The effect of Newcastle disease virus on tumor proliferation and cellular immunity.
ABSTRACT
Background: A combination of strategies aimed both at destroying tumor cells and at inducing an immune response against them by the activation of the innate and adaptive immunity, in particular oncolytic virotherapy, is considered promising for cancer biotherapy. Oncolytic viruses of the Paramyxoviridae family, particularly Newcastle disease virus (NDV), are powerful oncolytic and immunostimulating agents non-pathogenic in humans.

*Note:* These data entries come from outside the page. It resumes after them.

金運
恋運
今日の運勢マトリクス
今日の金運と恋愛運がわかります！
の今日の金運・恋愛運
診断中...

Methods: The study included 19 white outbred male rats receiving NDV vaccine (a single dose of 5000 vaccine doses (1 bottle) paratumorally, twice a week, a total of 4 injections): group 1 – injections were started 1 day after subcutaneous Guerin carcinoma transplantation, group 2 – a week before tumor transplantation. All procedures followed the guidelines of the European Convention for the protection of vertebrate animals used for experimental and other scientific purposes. Subpopulations of lymphocytes were determined in the peripheral blood collected from the femoral vein of animals. Relative numbers of CD3+, CD4+, CD8+, CD25+ and CD45RA+ cells were determined by flow cytometry using monoclonal antibodies BD Pharmingen Rat T/B/NK Cell Cocktail, BD Pharmingen Rat Activated T Lymphocyte, BD Pharmingen Rat T Lymphocyte Cocktail.

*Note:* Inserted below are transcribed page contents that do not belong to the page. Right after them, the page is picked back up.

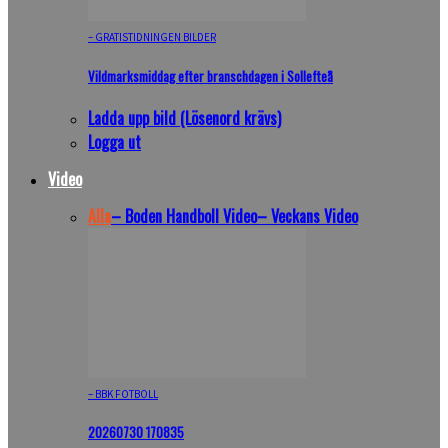
– GRATISTIDNINGEN BILDER
Vildmarksmiddag efter branschdagen i Sollefteå
Ladda upp bild (Lösenord krävs)
Logga ut
Video
Alla
– Boden Handboll Video
– Veckans Video
– BBK FOTBOLL
20260730 170835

Results: Early after its injections, NDV caused a significant increase in the levels of T lymphocytes with the early activation marker, with a decrease in CD3+CD8+ cells. The stimulation of CD3+CD4+ and CD3+CD25+ lymphocytes was registered in animals with the subsequent tumor transplantation, compared to controls.
Conclusions: The results suggested that stimulation of the T-cell component of the immune system of rats by prior NDV injections induced antitumor effect in some animals.